The hearing was not intended to try a judge for something he is not able to answer for but rather to bring these dynamics into the open, to explain them to the very committee tasked with overseeing the judiciary. The new rules enacted in 2019 emphasize judges’ requirement to report misconduct and clarify that retaliation against those who do report is unacceptable, but there is little transparency around corrective actions for judges as courts are not required to publicly disclose how they resolve such complaints. Broader judicial reforms are still in the works, including from the newly created Office of Judicial Integrity, and the hearing was one step in an attempt to gain more information about the problem.

After Warren’s testimony, the members of the subcommittee asked questions. When asked to elaborate on how she felt the system had failed her, Warren spoke of the desperation of seeking answers and allies and finding only silence, and of trying to find a safe way to report the abuse. “This burden should not have been on me,” she said.

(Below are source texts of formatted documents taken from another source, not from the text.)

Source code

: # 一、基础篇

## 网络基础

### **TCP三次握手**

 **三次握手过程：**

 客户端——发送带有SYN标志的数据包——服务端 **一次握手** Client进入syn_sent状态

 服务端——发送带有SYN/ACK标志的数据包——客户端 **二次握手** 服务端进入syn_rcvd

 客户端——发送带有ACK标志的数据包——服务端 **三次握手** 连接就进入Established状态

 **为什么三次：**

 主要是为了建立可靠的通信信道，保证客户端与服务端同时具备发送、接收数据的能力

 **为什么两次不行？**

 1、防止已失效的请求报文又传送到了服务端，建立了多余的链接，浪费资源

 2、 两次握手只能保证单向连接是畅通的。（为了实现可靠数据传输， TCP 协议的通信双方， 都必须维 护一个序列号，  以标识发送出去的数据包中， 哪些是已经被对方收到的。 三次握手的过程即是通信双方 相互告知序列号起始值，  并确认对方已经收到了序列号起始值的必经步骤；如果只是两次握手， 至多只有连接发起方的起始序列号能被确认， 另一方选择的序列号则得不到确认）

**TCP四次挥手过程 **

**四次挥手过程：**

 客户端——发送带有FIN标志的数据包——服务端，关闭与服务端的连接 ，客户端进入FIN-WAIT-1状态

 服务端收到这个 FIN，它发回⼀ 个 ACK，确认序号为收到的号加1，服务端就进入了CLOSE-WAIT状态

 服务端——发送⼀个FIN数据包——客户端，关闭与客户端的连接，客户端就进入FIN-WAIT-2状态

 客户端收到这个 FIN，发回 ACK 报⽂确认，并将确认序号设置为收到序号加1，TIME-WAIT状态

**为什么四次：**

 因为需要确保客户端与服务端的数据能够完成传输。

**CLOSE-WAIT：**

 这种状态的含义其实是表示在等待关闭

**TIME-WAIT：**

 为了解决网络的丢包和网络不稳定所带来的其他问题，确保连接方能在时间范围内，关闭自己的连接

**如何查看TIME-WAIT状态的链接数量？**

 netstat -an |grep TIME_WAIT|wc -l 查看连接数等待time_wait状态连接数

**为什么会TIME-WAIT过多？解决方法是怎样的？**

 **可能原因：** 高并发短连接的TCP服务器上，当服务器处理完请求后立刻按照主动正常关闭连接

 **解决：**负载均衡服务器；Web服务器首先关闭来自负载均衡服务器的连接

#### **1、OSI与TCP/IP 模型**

Warren told the committee that other women considering clerkships had heard rumors of abusive judges and asked her for advice on how to proceed. She had tried to help those women, but she expressed frustration about law students’ reliance on whisper networks in the absence of real protections. “It is not fair that only a few people should understand the risks,” she said. When asked about her decision to come forward, Warren made it clear that it wasn’t an easy one to make. For a long time, she told almost no one. “It was only after Dahlia Lithwick published her piece that I reached out to a mentor of mine,” she said. The mentor told her something she had never considered before: that she had the option to leave the clerkship. But as other women in the hearing made clear: Prestigious clerkships like the one Warren had with Reinhardt are considered an opportunity just too valuable to question.